Justiz hat bei Konzernen Beißhemmung

528 Verfahren, 40 Anklagen, 13 Urteile im Beobachtungszeitraum (2006-2010).
Nach Zugunglück, Kranunfall oder Fehler im Spital wird nur selten die Organisation verurteilt.

Die Kleinen hängt man, die Großen lässt man laufen: Für diese Redensart sollte in der Justiz seit 2006 kein Anlass mehr bestehen. Nach dem Verbandsverantwortlichkeitsgesetz können neben einzelnen Beschuldigten auch Unternehmen bei Organisationsverschulden vor den Strafrichter gebracht (und mit Geldbußen belegt) werden. Doch der neue Straftatbestand entpuppt sich als totes Recht.

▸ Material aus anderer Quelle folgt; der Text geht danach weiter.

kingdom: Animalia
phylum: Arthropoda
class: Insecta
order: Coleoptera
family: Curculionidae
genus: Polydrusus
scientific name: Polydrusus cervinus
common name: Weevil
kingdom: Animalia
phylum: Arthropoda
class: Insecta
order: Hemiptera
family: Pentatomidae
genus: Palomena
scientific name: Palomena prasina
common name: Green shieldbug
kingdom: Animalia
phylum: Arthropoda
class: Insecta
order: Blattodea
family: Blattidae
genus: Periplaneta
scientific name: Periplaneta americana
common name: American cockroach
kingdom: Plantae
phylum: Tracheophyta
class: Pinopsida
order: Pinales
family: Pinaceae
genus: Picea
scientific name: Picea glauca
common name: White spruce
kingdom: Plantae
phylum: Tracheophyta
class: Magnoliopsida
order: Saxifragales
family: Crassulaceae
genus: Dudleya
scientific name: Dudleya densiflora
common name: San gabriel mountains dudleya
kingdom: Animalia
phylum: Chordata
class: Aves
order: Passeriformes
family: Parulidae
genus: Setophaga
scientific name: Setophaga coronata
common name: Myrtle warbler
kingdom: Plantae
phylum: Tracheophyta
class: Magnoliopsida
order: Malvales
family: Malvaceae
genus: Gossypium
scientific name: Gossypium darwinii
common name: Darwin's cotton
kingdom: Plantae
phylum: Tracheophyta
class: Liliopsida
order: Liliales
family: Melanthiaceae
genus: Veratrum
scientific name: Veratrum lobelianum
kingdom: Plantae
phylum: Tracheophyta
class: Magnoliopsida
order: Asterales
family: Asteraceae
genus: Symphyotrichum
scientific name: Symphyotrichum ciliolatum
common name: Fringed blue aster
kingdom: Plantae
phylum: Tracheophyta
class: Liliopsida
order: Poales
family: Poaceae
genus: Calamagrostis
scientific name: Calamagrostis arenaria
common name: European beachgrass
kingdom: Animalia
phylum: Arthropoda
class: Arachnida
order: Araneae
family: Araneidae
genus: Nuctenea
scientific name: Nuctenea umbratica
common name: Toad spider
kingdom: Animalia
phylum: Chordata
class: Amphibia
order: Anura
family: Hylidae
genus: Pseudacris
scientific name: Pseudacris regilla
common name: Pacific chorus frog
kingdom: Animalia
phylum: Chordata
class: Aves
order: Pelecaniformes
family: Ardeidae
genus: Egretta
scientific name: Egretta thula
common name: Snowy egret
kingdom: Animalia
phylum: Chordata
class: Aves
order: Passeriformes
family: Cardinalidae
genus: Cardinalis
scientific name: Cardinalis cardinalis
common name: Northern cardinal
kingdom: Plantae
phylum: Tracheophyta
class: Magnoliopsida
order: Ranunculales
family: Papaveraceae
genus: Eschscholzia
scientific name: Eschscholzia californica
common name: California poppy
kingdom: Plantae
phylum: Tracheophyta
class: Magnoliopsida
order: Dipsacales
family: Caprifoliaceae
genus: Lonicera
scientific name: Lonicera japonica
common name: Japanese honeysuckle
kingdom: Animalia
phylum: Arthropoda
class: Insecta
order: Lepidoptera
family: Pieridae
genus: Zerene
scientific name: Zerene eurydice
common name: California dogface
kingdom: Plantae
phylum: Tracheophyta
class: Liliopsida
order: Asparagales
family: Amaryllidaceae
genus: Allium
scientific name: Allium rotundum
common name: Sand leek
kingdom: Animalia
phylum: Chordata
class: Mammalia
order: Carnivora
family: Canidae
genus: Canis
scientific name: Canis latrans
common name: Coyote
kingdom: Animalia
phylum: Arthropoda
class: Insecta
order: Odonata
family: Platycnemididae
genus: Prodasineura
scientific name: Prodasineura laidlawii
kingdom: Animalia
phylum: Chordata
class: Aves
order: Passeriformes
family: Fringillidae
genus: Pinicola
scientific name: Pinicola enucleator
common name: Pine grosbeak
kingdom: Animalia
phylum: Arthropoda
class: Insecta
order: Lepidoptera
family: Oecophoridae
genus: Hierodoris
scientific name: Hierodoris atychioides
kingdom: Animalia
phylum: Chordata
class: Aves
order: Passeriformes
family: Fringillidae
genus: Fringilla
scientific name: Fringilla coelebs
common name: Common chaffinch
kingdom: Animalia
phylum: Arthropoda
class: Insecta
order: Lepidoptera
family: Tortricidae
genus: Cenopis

Innerhalb von fünf Jahren (2006 bis 2010) gab es in Österreich 528 Verfahren, nur 13 endeten mit Schuldspruch. Selbst dem Präsidenten der Vereinigung der Staatsanwälte, Gerhard Jarosch, ist das zu wenig: "Traditionell ermitteln wir gegen Menschen. Das Umdenken, gegen eine juristische Person zu ermitteln, braucht mehr als eine Generation." Außerdem seien die Staatsanwälte mit 44 Fällen, die sie pro Monat auf den Tisch bekämen, schon ausgelastet genug. Das Institut für Rechts- und Kriminalsoziologie, das im Auftrag des Justizministeriums das Unternehmensstrafgesetz durchleuchtet hat, kommt zum Ergebnis: Staatsanwälte scheuen die Konfrontation mit einer Armada von Anwälten, die ein Unternehmen in Stellung bringt; mit dem Strafverteidiger eines einzelnen Angeklagten werden sie leichter fertig.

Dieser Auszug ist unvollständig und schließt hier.